L289: “Its absence in any field isolates of U. maydis sequenced so far…” I had not noticed before that this is only found in the lab. To me, this changes substantially the take home message: it is in fact very plausible that this mutation would be selected against in the field; more generally, the fact that there is no indication of any fitness consequence of this insertion would lead me to take this as an example of a special mutational event. The fact that natural strains don’t have the intron and don’t have the nuclear insertion either also argues against the view that the intron was transferred to the nucleus => more likely a horizontal transfer.
Could such a transfer have happened in the lab? Are the two species kept in close contact?
Additional requirements of the managing board:
Please ignore this message if you already took there requirements into consideration.
As indicated in the 'How does it work?’ section and in the code of conduct, please make sure that:
-Data are available to readers, either in the text or through an open data repository such as Zenodo (free), Dryad (to pay) or some other institutional repository. Data must be reusable, thus metadata or accompanying text must carefully describe the data.

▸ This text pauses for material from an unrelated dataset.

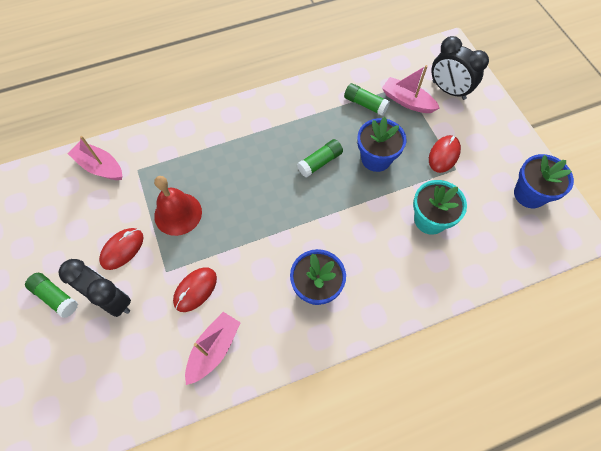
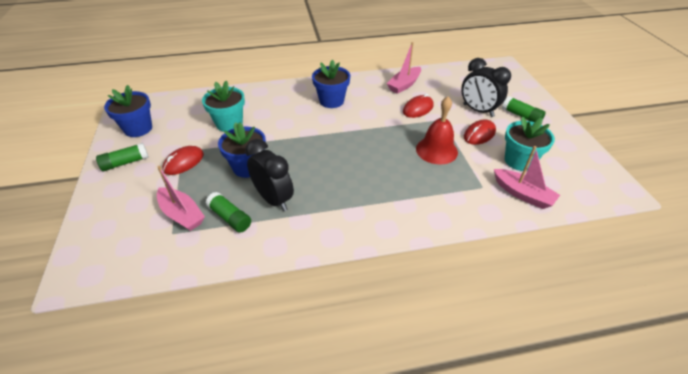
camera: 170 degrees left, 20 degrees down
(88, 211) = (519, 161): none -> turquoise flower pot
(320, 162) = (302, 171): green glue stick -> green glue stick (125, 163)
(448, 90) = (127, 220): black clock -> black clock (274, 199)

-Details on quantitative analyses (e.g., data treatment and statistical scripts in R, bioinformatic pipeline scripts, etc.) and details concerning simulations (scripts, codes) are available to readers in the text, as appendices, or through an open data repository, such as Zenodo, Dryad or some other institutional repository. The scripts or codes must be carefully described so that they can be reused.
-Details on experimental procedures are available to readers in the text or as appendices.
-Authors have no financial conflict of interest relating to the article. The article must contain a "Conflict of interest disclosure" paragraph before the reference section containing this sentence: "The authors of this preprint declare that they have no financial conflict of interest with the content of this article." If appropriate, this disclosure may be completed by a sentence indicating that some of the authors are PCI recommenders: “XXX is one of the PCI XXX recommenders.”